Perfect use for diaphragm pumps
ABEL pumps have proven themselves especially powerful when used for various tasks in coal fired power stations throughout the world. One example is feeding filter presses with sludge from a flue-gas desulfurization plant. The, ABEL CM and HM piston diaphragm pumps have become the standard for high efficiency and long service life.
ABEL piston diaphragm pumps are also preferred where fly ash, that is mixed with water, has to be pumped over greater distances. In contrast to centrifugal pumps, an ABEL pump can transfer a higher solids content and is more efficient using considerably less electrical power. In order to prevent the sedimentation of particularly heavy particles in the pump and valve housings, the pumps can be equipped with reversing valves, which cause the pump flow to move in accordance with the particles sedimentation velocity.
ABEL solids handling pumps in the SH series are especially suitable for transferring dehydrated sludge.
ABEL in nuclear Power Plants: Our various diaphragm pumps have also proven their worth for conveying non-nuclear contaminated sludge and lime slurry.
- Filter Press Feed
- Filter Cloth Cleaning
- FGD-Sludge Transfer
- Fly-/Bottom-Ash Transfer
- Naphta-/Diesel Transfer
Our pumps are tailored to the customer’s needs. We offer different accessories and material combinations for different applications and fluids.
Our pumps can pump at high pressures without a problem and are ideal for highly abrasive media. Their robust construction makes them perfect for 24/7 operation.
From sales to commissioning and ongoing pump maintenance – we support our customers anytime and our technicians are trained for any pump problem.
Our monitoring tool allows you to monitor your pump’s operating data permanently. It helps to prevent unscheduled repairs service and can help to optimize the pumps performance.
Our pumps are money saving due to the lower energy consumption.
ABEL pumps can inherently run dry and in general they are slow-stroking during standard operation.
Long Distance Fly Ash Transfer
The company is a leading player in Steel, Power, Mining, Coal to Liquid, Oil & Gas and Infrastructure. With environmental protection as a priority, they had to design a best available technology system to handle disposal of the ash produced by burning tons of coal. Also, the grade of coal used for power generation by this plant is “F” which ranks amongst the poorest grades having an average of 60% ash content. This, added to the fact that they had already used up most of the ash dyke area around the plant (due to using the lean slurry technology earlier) made the task for ABEL and the system supplier all the more challenging.
Fly Ash Transport at 65% Solids Content
The proposed system involved pumping high concentrate fly ash slurry around the perimeter of the ash dyke (evaporation pond) and allowing the slurry to dewater and form a solid outer barrier, increasing capacity to accommodate more slurry to be contained in the middle.
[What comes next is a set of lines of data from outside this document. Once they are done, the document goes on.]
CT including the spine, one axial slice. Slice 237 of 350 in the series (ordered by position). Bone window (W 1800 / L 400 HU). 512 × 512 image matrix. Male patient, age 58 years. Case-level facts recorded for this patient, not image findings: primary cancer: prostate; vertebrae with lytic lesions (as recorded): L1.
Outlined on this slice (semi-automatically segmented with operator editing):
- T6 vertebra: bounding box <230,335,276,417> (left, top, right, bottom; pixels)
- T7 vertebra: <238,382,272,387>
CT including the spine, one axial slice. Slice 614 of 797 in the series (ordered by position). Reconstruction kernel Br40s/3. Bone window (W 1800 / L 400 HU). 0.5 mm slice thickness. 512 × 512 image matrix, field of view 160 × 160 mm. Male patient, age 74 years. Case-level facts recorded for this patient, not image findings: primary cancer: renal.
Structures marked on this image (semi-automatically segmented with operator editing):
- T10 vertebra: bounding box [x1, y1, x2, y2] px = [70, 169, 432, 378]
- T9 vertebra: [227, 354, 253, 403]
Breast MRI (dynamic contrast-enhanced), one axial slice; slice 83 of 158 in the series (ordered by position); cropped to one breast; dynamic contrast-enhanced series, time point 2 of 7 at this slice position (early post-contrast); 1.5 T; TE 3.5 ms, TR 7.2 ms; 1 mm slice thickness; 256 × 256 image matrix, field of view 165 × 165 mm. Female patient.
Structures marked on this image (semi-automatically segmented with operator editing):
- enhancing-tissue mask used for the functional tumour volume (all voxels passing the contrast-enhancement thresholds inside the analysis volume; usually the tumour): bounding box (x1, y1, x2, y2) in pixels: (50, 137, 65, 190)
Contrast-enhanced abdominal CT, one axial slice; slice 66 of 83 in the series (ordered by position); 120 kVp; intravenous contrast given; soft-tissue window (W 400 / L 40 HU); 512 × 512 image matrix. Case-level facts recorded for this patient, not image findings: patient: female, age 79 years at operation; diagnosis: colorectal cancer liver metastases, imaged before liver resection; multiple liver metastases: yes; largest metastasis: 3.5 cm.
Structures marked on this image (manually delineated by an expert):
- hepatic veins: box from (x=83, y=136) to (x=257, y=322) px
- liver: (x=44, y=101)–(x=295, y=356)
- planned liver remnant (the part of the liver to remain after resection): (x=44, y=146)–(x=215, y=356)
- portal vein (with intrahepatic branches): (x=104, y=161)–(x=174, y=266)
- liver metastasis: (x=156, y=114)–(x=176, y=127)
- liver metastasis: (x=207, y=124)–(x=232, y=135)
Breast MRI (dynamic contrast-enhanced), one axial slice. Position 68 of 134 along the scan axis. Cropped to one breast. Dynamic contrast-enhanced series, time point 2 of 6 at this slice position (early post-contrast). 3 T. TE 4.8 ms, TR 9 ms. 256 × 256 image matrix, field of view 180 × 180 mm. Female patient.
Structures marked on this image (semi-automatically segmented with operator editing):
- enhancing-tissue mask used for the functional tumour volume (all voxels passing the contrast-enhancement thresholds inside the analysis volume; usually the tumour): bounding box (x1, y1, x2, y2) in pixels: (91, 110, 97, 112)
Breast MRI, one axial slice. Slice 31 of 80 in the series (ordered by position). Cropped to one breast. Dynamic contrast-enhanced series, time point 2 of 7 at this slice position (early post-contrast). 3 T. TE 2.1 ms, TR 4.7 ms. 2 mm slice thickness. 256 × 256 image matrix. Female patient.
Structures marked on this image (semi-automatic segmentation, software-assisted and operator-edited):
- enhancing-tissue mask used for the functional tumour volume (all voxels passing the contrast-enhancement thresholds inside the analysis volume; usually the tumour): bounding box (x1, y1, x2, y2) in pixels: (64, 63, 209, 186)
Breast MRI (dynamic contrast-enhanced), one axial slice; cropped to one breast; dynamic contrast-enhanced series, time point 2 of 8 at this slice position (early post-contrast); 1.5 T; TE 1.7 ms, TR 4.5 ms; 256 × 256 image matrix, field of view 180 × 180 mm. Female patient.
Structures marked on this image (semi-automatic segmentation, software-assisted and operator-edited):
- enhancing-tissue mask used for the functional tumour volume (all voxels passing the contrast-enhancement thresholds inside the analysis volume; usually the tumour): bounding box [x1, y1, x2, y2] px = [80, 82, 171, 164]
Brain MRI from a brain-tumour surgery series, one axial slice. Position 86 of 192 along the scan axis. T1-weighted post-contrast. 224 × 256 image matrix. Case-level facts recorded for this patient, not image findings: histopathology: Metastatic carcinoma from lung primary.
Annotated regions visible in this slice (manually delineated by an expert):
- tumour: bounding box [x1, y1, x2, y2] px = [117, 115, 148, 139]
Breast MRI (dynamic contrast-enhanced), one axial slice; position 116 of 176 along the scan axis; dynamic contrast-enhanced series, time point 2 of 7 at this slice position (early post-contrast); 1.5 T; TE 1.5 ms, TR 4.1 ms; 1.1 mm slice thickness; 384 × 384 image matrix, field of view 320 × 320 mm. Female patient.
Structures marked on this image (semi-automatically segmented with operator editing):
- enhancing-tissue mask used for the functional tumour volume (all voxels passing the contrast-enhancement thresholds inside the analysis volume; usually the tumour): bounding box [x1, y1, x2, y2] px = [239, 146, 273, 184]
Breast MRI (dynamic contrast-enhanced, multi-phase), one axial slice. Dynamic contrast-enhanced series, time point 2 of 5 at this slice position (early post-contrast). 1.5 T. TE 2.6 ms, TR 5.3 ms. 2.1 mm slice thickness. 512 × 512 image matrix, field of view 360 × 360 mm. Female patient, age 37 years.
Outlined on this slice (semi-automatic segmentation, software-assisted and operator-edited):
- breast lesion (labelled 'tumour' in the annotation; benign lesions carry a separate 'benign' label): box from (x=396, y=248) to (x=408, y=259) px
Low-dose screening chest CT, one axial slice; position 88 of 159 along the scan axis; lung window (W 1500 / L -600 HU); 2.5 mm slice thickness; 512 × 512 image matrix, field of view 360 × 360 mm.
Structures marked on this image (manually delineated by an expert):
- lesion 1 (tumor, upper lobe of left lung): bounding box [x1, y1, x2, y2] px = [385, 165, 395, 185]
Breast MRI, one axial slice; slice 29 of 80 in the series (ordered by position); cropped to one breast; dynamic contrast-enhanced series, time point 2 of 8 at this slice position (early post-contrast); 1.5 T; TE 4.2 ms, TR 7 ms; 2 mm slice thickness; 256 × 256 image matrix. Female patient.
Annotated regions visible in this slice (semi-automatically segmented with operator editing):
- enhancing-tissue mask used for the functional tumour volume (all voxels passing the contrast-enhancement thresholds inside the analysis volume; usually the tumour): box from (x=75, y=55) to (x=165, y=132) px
This development necessitated the pumping of high concentrate fly ash slurry, of approximately 65% solids content, through a 7km long pipeline to the ash dyke. The challenge was to find a reliable pump & system that could not only handle the flow and high pressure requirement, but also endure high abrasion while limiting costly downtime and maintenance.
The ABEL Solution
ABEL, in association with the ash handling system supplier proposed a solution wherein the ash generated would be mixed with water in a 65:35 ratio and this slurry would be transported to the ash dyke about 7 to 8 kms away.
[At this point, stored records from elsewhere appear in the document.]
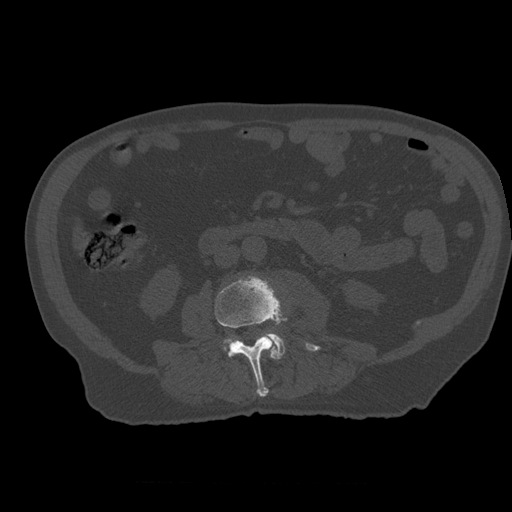
CT including the spine, one axial slice; slice 185 of 399 in the series (ordered by position); reconstruction kernel STANDARD; bone window (W 1800 / L 400 HU); 512 × 512 image matrix, field of view 407 × 407 mm. Patient age 73 years. Case-level facts recorded for this patient, not image findings: primary cancer: prostate.
Outlined on this slice (semi-automatic segmentation, software-assisted and operator-edited):
- L2 vertebra: bounding box <260,350,264,356> (left, top, right, bottom; pixels)
- L3 vertebra: <215,276,321,397>
- L4 vertebra: <223,334,285,356>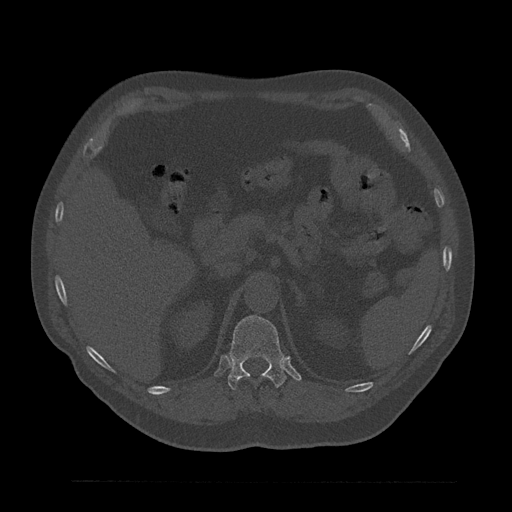
CT including the spine, one axial slice. Position 242 of 797 along the scan axis. Reconstruction kernel Br40s/3. 120 kVp. Bone window (W 1800 / L 400 HU). 0.5 mm slice thickness. 512 × 512 image matrix. Patient: male, 61 years. From the clinical record (not read from this slice): primary cancer: prostate.
Outlined on this slice (semi-automatically segmented with operator editing):
- T12 vertebra: bounding box <228,316,287,390> (left, top, right, bottom; pixels)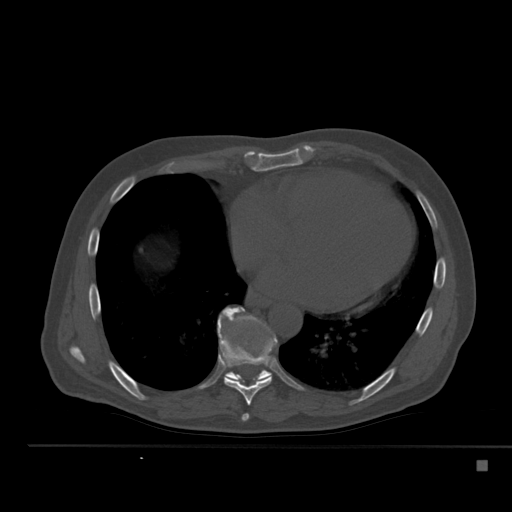
CT including the spine, one axial slice. Position 302 of 517 along the scan axis. Reconstruction kernel Br40s. 120 kVp. Bone window (W 1800 / L 400 HU). 1.5 mm slice thickness. 512 × 512 image matrix, field of view 408 × 408 mm. Patient: male, 70 years. Case-level facts recorded for this patient, not image findings: primary cancer: renal.
Annotated regions visible in this slice (semi-automatically segmented with operator editing):
- T7 vertebra: bounding box [x1, y1, x2, y2] px = [242, 413, 250, 421]
- T8 vertebra: [217, 307, 278, 405]
- T9 vertebra: [223, 307, 272, 383]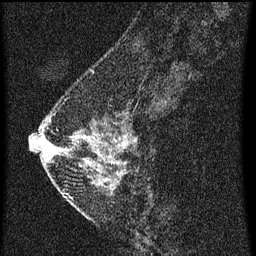
Breast MRI (dynamic contrast-enhanced), one sagittal slice; dynamic contrast-enhanced series, image 2 of 3 at this slice position (ordered by acquisition); 1.5 T; TE 4.2 ms, TR 8 ms; 256 × 256 image matrix, field of view 180 × 180 mm. Patient: female, 47 years.
Annotated regions visible in this slice (semi-automatically segmented with operator editing):
- analysis volume of interest (the breast-tissue region the enhancement analysis was run in; not a lesion): box from (x=42, y=92) to (x=140, y=199) px
- tumour enhancement mask (voxels above the 70 % enhancement threshold inside the analysis volume of interest): (x=47, y=138)–(x=126, y=163)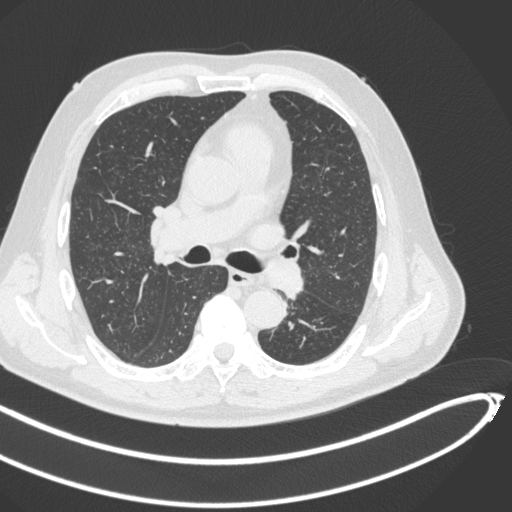
Chest CT, one axial slice; slice 275 of 466 in the series (ordered by position); 120 kVp; lung window (W 1500 / L -600 HU); 512 × 512 image matrix. Male patient, age 64 years. Case-level facts recorded for this patient, not image findings: clinical TNM (as recorded): T1c N0 M0; histopathological grade: G2.
Annotated regions visible in this slice (bounding box drawn by a radiologist):
- lung tumour (recorded histology: squamous cell carcinoma): bounding box <267,257,306,300> (left, top, right, bottom; pixels)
ABEL selected Hydraulic Diaphragm Pumps (HMQ) that are designed with a hydraulic section which separates the slurry from the drive piston and isolate wear to inexpensive elastomer components. Four of these pumps are operating since 2010. Each of these has an independent 7 to 8 km discharge pipeline to the ash pond. Owing to superior design and impeccable manufacturing standards adopted at ABEL, even under these strenuous conditions, the ABEL pumps have constantly performed at their peak.